#### [Work to do]
Repeat everything in the records from the line containing "order: Pezizales" down to the line containing "genus: Dysphania", with both of those lines included. Copy each line in that span precisely and nothing outside it.

#### [Data for this task]
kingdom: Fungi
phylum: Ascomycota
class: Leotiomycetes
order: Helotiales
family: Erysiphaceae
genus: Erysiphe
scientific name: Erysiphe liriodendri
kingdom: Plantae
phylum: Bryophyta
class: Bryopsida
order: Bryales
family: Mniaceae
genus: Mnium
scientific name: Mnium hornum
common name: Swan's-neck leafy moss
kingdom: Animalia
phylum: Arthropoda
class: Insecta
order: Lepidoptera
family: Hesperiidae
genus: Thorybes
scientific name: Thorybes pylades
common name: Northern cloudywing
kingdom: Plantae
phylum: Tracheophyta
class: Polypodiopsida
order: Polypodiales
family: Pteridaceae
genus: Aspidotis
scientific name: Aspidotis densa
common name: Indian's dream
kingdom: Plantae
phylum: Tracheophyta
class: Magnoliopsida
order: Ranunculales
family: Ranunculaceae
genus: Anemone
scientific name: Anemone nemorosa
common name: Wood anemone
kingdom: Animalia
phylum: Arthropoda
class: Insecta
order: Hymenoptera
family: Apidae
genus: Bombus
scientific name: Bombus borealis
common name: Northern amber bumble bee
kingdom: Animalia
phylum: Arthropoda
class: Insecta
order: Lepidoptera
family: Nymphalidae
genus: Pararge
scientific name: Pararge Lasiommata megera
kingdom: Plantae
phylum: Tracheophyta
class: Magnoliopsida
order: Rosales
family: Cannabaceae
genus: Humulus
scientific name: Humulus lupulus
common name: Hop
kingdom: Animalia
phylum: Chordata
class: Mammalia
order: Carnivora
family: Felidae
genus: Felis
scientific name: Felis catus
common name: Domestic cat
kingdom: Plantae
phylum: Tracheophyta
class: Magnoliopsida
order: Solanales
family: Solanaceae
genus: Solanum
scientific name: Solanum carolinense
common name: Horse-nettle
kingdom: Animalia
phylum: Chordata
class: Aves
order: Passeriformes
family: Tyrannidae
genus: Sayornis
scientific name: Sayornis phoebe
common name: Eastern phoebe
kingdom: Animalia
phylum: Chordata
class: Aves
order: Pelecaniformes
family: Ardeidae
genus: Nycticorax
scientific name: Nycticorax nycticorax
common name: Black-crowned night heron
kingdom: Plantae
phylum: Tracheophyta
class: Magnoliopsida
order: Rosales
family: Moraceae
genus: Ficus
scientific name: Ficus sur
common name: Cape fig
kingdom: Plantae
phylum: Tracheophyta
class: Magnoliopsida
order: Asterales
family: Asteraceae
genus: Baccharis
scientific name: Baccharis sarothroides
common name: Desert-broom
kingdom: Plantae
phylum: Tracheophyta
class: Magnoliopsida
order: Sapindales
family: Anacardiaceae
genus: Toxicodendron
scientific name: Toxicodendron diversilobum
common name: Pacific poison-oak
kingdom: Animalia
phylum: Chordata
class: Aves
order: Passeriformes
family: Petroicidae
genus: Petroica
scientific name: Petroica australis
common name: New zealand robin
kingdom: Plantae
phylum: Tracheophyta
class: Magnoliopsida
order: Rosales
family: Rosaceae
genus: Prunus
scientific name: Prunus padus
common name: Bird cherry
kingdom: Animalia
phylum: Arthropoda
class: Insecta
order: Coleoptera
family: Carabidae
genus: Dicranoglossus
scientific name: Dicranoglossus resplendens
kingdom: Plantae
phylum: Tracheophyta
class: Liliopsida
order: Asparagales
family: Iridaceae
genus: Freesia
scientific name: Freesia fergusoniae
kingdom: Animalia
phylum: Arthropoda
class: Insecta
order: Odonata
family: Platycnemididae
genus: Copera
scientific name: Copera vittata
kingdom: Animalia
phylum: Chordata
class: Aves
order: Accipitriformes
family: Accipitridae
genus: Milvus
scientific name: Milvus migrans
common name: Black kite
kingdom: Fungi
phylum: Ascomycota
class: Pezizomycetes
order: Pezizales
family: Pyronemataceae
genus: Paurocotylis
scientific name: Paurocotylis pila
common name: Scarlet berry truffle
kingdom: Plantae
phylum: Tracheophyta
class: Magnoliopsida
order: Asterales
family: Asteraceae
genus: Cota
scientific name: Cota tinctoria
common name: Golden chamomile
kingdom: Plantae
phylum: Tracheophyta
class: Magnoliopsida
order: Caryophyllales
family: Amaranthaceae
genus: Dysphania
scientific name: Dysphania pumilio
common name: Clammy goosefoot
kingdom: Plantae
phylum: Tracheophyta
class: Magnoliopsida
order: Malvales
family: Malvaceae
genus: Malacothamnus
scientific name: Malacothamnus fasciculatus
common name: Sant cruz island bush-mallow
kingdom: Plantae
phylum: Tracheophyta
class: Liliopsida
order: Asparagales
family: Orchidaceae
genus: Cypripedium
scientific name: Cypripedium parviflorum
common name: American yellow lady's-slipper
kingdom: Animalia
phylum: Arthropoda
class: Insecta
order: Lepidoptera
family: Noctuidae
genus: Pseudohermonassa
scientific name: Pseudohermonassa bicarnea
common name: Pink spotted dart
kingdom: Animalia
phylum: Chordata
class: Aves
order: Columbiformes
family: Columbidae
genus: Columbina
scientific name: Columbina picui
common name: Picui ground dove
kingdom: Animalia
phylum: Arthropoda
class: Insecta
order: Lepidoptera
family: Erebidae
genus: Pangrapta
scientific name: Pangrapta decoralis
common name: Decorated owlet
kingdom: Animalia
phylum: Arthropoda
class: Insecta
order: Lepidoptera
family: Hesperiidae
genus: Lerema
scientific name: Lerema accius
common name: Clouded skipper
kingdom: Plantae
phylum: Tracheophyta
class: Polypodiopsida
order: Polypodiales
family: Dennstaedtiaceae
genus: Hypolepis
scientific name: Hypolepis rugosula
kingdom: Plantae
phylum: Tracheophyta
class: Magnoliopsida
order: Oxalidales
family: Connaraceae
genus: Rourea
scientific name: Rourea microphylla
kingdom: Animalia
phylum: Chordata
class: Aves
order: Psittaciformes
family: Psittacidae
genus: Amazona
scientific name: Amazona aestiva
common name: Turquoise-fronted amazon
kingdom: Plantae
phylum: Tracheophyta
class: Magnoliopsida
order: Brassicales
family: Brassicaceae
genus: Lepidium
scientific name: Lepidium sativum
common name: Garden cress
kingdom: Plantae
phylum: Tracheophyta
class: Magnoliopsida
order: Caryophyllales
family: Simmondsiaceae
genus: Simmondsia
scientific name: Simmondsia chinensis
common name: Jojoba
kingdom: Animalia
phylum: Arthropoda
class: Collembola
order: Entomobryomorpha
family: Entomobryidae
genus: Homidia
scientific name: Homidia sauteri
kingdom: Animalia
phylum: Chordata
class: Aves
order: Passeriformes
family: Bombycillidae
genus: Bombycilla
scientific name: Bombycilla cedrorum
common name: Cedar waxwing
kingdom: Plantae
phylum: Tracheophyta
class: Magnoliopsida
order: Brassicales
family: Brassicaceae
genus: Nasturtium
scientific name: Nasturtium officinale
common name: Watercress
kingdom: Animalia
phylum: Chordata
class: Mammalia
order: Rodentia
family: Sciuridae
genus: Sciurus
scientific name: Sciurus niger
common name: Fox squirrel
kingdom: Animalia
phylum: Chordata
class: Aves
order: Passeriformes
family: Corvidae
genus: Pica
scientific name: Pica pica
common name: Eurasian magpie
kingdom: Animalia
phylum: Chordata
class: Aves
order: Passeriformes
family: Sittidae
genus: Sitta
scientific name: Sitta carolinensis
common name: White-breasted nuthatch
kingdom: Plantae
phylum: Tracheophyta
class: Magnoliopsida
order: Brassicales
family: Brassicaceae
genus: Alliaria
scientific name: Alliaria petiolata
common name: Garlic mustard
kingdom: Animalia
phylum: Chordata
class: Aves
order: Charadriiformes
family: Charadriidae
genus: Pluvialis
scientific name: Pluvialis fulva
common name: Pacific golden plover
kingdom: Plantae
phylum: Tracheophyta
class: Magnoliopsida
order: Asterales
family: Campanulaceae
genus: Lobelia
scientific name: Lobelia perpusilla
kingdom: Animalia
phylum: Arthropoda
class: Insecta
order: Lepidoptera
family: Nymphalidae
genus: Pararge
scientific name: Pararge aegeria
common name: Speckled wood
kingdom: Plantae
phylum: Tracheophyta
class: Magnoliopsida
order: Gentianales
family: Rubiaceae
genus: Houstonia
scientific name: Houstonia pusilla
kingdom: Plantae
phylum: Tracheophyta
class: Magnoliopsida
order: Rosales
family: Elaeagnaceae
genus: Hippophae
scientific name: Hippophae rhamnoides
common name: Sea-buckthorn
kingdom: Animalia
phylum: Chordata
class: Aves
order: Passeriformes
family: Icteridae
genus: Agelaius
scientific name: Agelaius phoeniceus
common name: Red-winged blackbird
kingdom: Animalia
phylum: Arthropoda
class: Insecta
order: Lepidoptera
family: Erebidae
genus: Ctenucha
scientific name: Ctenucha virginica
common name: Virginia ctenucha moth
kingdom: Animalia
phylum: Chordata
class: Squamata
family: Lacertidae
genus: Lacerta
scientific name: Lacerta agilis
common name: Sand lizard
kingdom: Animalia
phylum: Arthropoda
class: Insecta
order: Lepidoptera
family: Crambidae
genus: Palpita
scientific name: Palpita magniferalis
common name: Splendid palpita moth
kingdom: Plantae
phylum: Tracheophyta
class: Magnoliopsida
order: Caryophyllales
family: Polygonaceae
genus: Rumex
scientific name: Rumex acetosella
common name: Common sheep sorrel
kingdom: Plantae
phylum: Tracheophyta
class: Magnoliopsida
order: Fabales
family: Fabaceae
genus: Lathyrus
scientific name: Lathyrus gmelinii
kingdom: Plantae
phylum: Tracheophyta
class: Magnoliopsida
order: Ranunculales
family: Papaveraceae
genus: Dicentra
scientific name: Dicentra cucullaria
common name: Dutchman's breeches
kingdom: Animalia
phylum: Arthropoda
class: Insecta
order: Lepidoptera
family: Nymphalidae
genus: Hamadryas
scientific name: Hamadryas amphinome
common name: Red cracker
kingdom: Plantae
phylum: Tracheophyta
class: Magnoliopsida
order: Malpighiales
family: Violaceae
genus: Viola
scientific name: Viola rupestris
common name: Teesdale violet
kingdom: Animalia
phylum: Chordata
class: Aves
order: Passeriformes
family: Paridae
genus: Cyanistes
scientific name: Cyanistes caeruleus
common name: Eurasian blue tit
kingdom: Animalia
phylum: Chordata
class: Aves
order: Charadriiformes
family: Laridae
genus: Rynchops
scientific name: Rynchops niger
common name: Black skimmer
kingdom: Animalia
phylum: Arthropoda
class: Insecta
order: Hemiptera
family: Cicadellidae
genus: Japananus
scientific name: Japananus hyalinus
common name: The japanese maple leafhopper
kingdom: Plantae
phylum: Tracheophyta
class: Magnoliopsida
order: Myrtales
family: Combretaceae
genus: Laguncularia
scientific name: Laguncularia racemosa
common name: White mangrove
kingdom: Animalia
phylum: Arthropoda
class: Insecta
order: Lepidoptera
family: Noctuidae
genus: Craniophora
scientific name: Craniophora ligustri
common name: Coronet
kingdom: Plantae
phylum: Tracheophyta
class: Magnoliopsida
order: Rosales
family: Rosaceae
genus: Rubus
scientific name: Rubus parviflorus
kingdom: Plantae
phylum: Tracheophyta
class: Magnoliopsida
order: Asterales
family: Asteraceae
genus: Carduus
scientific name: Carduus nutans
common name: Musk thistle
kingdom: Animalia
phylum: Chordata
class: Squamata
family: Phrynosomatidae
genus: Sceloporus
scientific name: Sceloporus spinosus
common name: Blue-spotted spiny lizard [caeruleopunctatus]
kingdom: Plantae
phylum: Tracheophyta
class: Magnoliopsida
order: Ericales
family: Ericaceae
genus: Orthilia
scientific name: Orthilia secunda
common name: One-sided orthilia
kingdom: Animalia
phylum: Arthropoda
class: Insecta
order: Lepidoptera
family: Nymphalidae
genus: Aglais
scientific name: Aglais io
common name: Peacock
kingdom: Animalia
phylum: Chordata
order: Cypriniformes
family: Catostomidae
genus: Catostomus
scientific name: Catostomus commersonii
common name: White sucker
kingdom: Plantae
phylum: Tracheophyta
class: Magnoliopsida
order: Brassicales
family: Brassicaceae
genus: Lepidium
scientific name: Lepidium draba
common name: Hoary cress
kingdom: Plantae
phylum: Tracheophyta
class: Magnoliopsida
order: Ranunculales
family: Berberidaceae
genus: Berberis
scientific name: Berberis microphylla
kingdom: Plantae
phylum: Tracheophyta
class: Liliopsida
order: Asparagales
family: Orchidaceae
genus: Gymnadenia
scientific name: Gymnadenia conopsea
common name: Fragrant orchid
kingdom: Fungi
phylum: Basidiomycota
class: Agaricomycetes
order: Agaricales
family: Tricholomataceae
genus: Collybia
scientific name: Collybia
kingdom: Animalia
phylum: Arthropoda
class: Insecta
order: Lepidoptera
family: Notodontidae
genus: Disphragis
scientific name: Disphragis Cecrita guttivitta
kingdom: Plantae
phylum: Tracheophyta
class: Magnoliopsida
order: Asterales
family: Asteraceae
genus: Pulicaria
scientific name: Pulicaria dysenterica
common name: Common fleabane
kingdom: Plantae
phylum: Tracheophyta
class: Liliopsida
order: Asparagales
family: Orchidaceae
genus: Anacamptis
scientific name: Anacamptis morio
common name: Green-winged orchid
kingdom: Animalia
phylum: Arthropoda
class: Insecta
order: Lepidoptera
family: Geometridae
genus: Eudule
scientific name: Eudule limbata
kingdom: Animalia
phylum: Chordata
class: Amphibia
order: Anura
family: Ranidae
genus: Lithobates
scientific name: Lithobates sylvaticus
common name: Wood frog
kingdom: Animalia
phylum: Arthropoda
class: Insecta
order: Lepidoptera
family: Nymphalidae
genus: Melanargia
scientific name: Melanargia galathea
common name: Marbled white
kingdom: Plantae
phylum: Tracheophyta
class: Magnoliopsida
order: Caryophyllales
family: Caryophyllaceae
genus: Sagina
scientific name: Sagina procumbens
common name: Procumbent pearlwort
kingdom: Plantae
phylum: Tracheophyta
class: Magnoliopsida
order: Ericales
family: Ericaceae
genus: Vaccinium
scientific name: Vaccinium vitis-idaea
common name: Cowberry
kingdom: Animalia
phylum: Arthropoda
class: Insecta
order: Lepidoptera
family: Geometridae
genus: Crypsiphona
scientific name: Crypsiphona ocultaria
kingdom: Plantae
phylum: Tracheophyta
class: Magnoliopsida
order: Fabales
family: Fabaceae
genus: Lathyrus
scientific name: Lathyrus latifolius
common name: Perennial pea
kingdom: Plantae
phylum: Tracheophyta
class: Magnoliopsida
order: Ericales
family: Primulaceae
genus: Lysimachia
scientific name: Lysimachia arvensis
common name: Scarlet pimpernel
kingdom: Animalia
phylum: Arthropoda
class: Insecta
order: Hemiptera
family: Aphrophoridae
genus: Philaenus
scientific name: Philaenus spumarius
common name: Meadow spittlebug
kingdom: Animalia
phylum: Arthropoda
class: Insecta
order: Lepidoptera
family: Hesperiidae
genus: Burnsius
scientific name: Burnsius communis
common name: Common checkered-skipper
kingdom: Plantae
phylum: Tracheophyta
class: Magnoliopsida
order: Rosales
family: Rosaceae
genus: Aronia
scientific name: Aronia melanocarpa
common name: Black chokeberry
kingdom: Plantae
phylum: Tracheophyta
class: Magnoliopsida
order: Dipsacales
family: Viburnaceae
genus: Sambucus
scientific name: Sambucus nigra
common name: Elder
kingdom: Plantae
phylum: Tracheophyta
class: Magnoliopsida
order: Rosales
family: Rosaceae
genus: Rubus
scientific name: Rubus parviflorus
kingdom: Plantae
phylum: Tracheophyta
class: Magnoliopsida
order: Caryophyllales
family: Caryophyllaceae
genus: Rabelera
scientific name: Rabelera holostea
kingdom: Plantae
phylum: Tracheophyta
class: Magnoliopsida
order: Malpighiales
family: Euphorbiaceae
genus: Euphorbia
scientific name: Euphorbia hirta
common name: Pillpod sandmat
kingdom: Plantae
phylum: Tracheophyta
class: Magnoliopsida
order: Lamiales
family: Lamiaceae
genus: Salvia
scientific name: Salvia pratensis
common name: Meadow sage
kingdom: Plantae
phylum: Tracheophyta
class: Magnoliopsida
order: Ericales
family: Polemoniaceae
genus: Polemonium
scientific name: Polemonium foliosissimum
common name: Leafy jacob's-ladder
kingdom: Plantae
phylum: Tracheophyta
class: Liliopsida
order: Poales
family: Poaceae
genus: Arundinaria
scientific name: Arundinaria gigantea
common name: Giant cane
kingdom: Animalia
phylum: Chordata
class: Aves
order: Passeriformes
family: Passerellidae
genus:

#### [The response]
order: Pezizales
family: Pyronemataceae
genus: Paurocotylis
scientific name: Paurocotylis pila
common name: Scarlet berry truffle
kingdom: Plantae
phylum: Tracheophyta
class: Magnoliopsida
order: Asterales
family: Asteraceae
genus: Cota
scientific name: Cota tinctoria
common name: Golden chamomile
kingdom: Plantae
phylum: Tracheophyta
class: Magnoliopsida
order: Caryophyllales
family: Amaranthaceae
genus: Dysphania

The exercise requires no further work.